Preparation And Characterization Of Diameter-graded And Multi-branched Nanowires

One-dimensional nanomaterials have received considerable attention over the past decade because of their novel physical and chemical properties and potential applications in future nanodevices. It is well known, however, that the property of nanomaterials is heavy dependent with its shape, so how to control the shape of nanomaterials becomes a hot topic in material research field at present. As one of the useful means in the shape control of one-dimensional nanomaterials, anodic alum -inum oxide (AAO) templates have received widely attention. In this paper, we pay considerable attention to the shape controlling of metal nanowires based on AAO templates, and then develop the template-synthesis method for fabricating nanowires with different shapes.1)We have extended the functions of the AAO template to fabricate graded and multi-branched nanochannels. The AAO template with a graded pore diameter was prepared through gradually changing the anodic voltage during an anodization in 0.3M sulfuric acid or oxalic acid. While the AAO templates with various branched pores were prepared through one- to multi-step varying the anodic voltage by a factor of 1/ 2 during an anodization of aluminum in 0.3M oxalic acid.2)Based on the templates with a graded pore diameter, several graded metal nanowires (i.e.
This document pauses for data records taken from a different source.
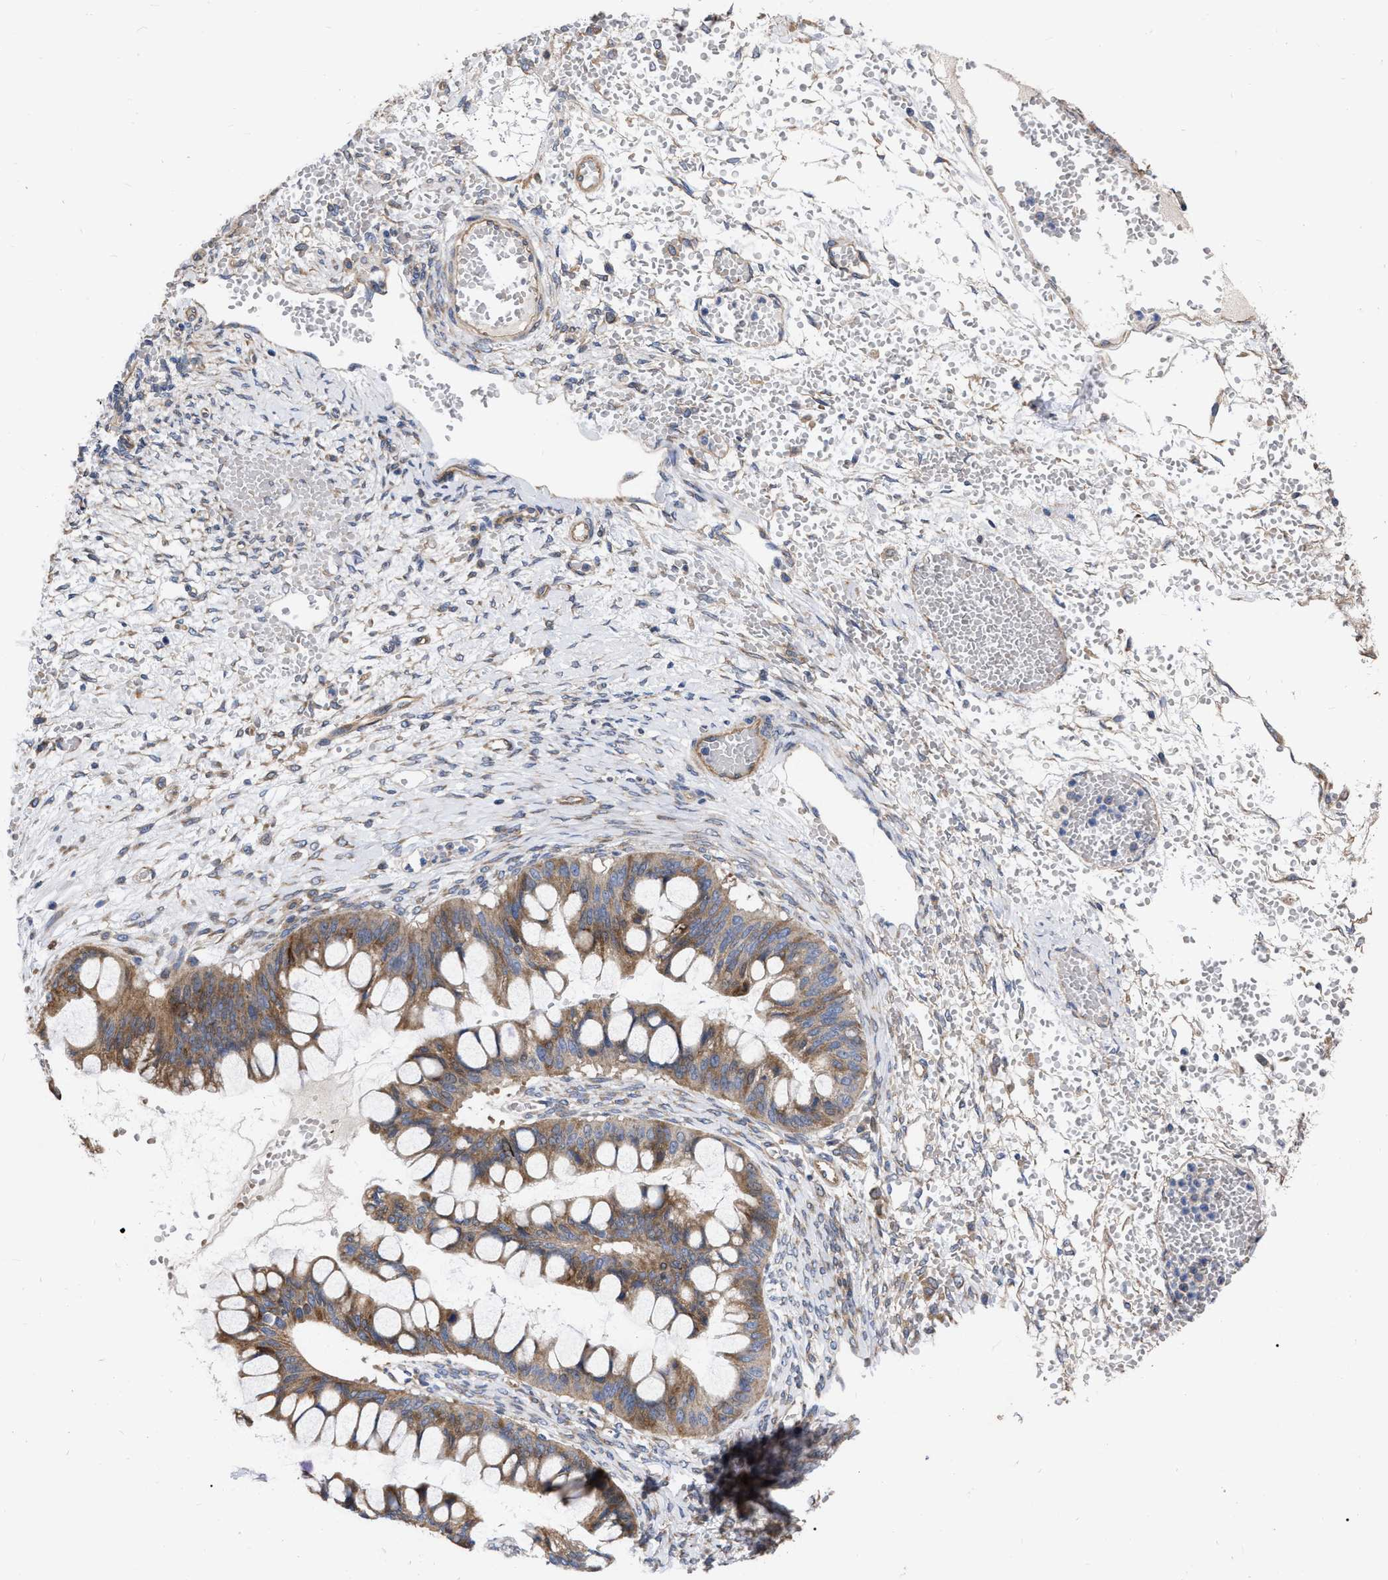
{"staining": {"intensity": "moderate", "quantity": ">75%", "location": "cytoplasmic/membranous"}, "tissue": "ovarian cancer", "cell_type": "Tumor cells", "image_type": "cancer", "snomed": [{"axis": "morphology", "description": "Cystadenocarcinoma, mucinous, NOS"}, {"axis": "topography", "description": "Ovary"}], "caption": "Tumor cells exhibit medium levels of moderate cytoplasmic/membranous staining in approximately >75% of cells in mucinous cystadenocarcinoma (ovarian).", "gene": "MLST8", "patient": {"sex": "female", "age": 73}}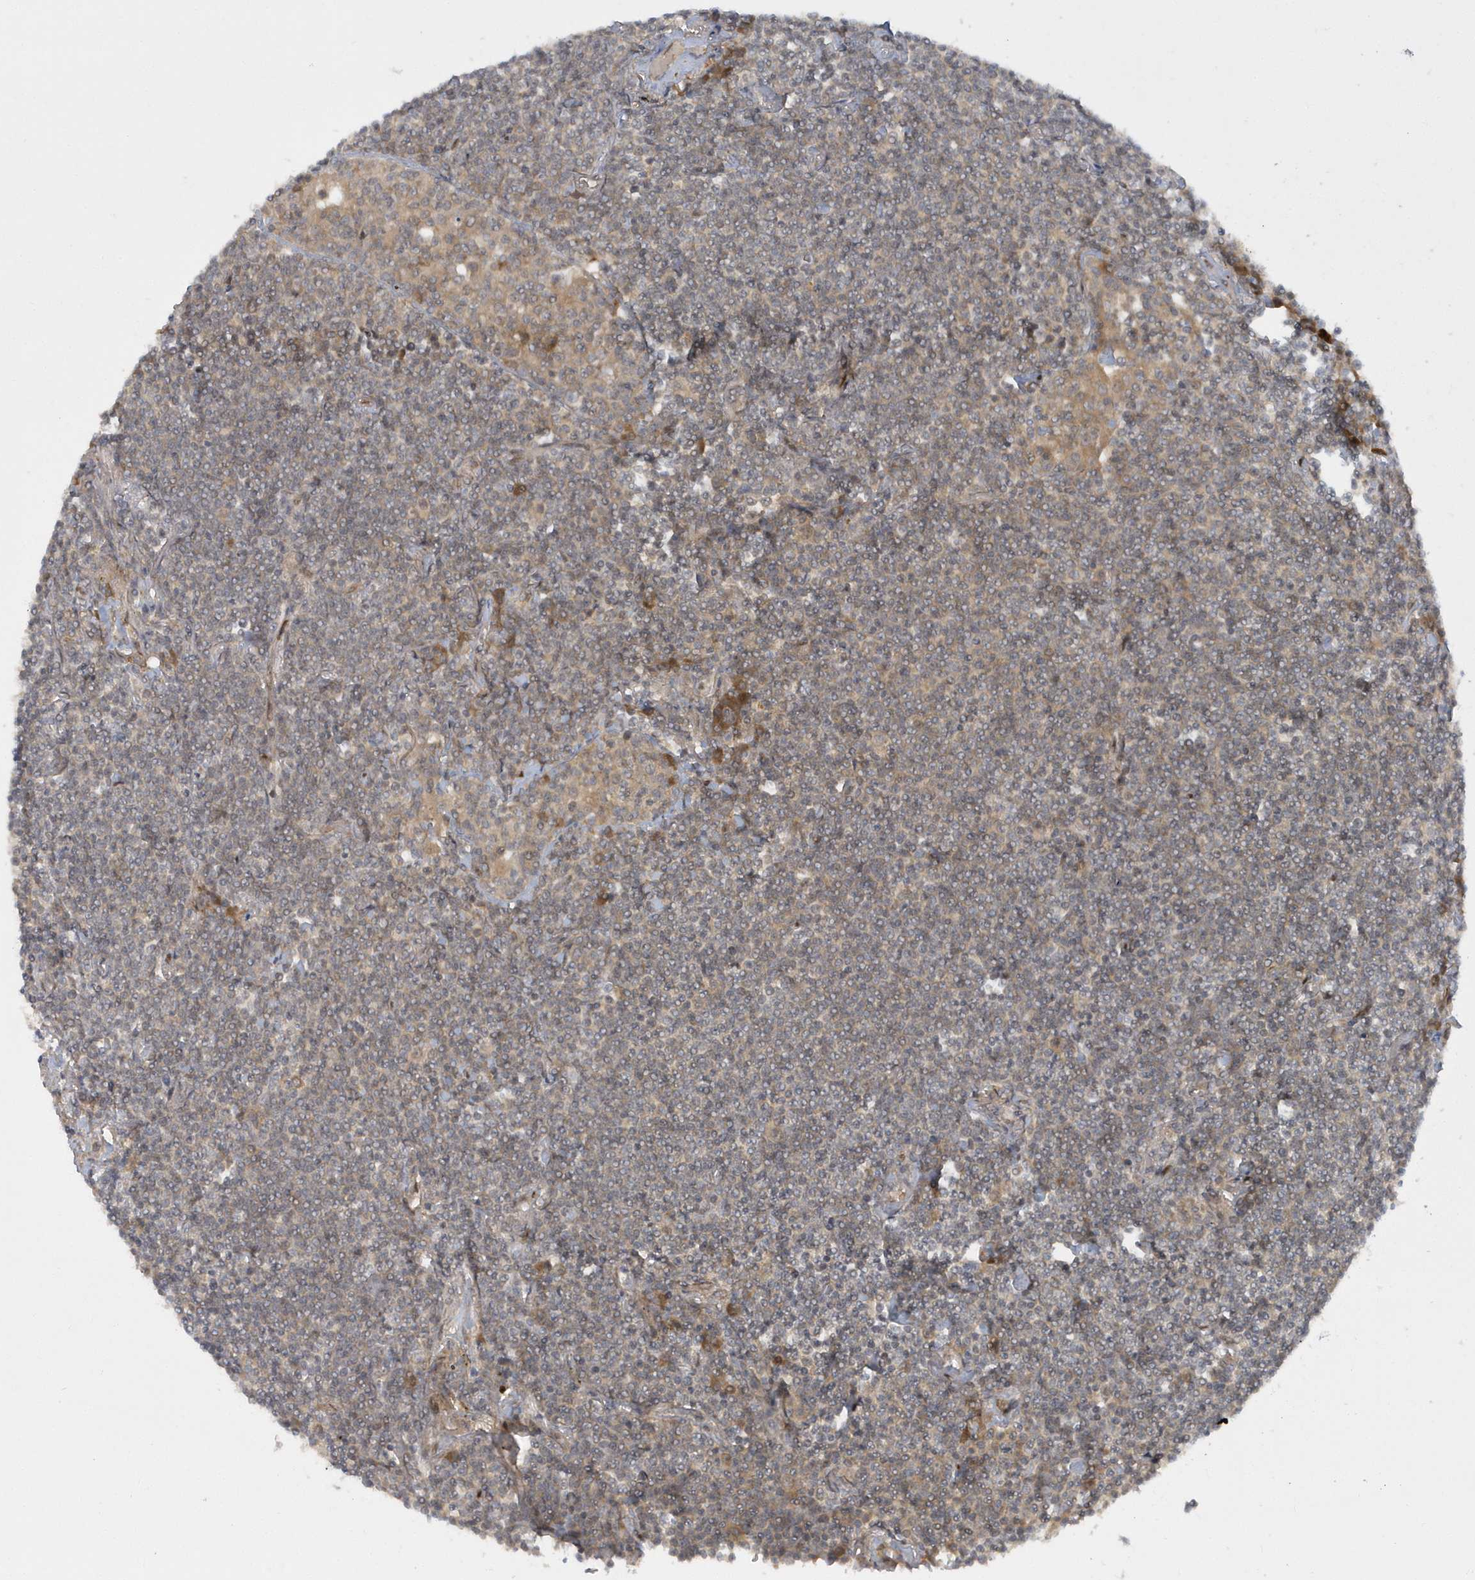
{"staining": {"intensity": "weak", "quantity": "<25%", "location": "cytoplasmic/membranous"}, "tissue": "lymphoma", "cell_type": "Tumor cells", "image_type": "cancer", "snomed": [{"axis": "morphology", "description": "Malignant lymphoma, non-Hodgkin's type, Low grade"}, {"axis": "topography", "description": "Lung"}], "caption": "This is an immunohistochemistry micrograph of human lymphoma. There is no positivity in tumor cells.", "gene": "ATG4A", "patient": {"sex": "female", "age": 71}}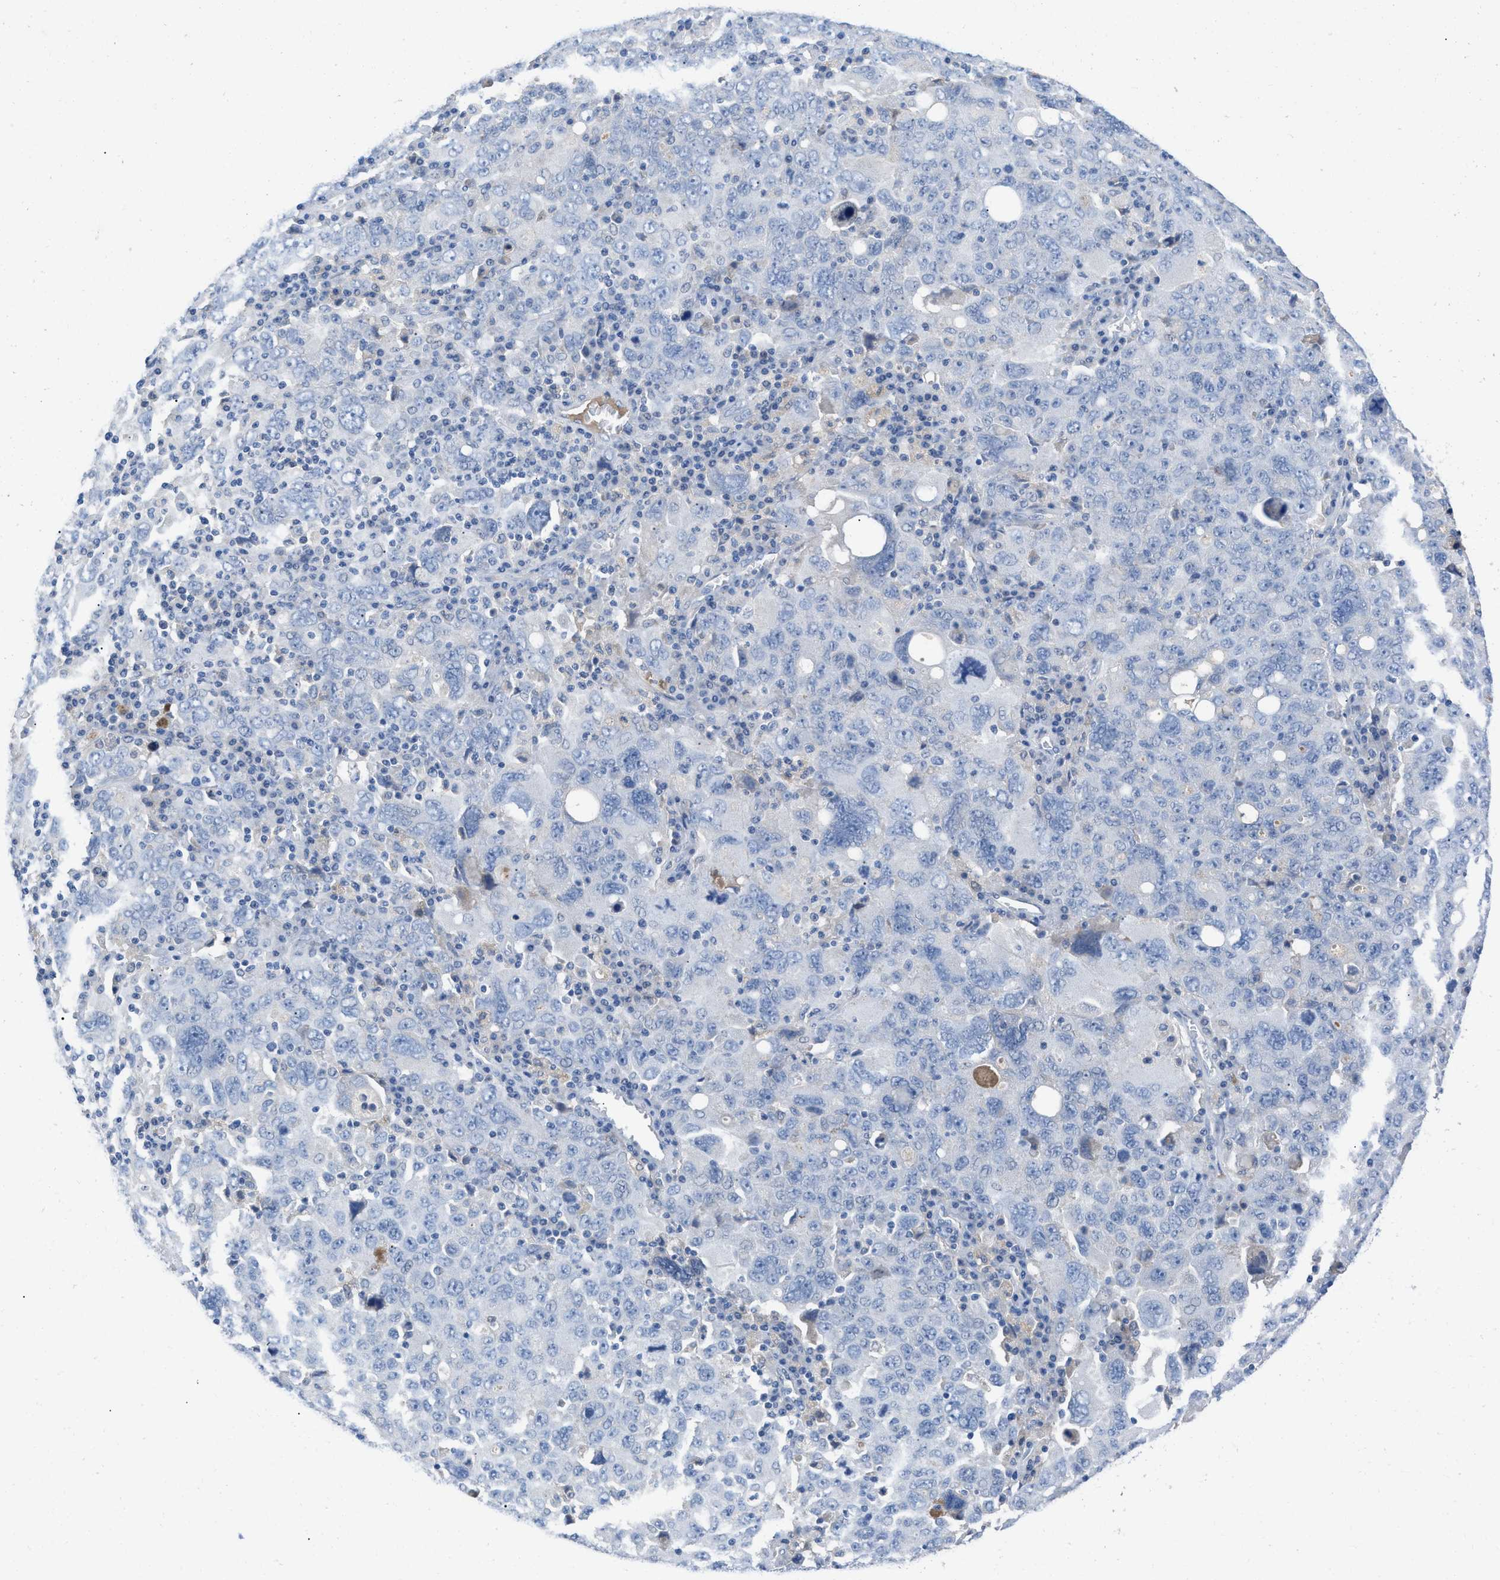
{"staining": {"intensity": "negative", "quantity": "none", "location": "none"}, "tissue": "ovarian cancer", "cell_type": "Tumor cells", "image_type": "cancer", "snomed": [{"axis": "morphology", "description": "Carcinoma, endometroid"}, {"axis": "topography", "description": "Ovary"}], "caption": "Immunohistochemistry (IHC) micrograph of neoplastic tissue: ovarian cancer stained with DAB reveals no significant protein expression in tumor cells.", "gene": "HPX", "patient": {"sex": "female", "age": 62}}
Ag, Fe, and Bi) were achieved by electrochemical deposition. SEM and TEM were used to characterize these nanowires. The results show that these nanowires have obvious graded diameters along the nanowire direction with gradient ranging from about 12 to 31nm for Ag and Fe, and from about 11 to 55nm for Bi. Their high-resolution TEM images show that Ag nanowires and Bi nanowires have single-crystalline structure, and Fe nanowire has polycrystalline structure.3)The corresponding multi-branched Fe nanowires were achieved by electrodepositing Fe into the branched pores of the AAO template used. Selecting area electron diffraction and high-resolution TEM images show that these branched Fe nanowires have a single-crystalline stem with a body-centered cubic lattice and polycrystalline branches.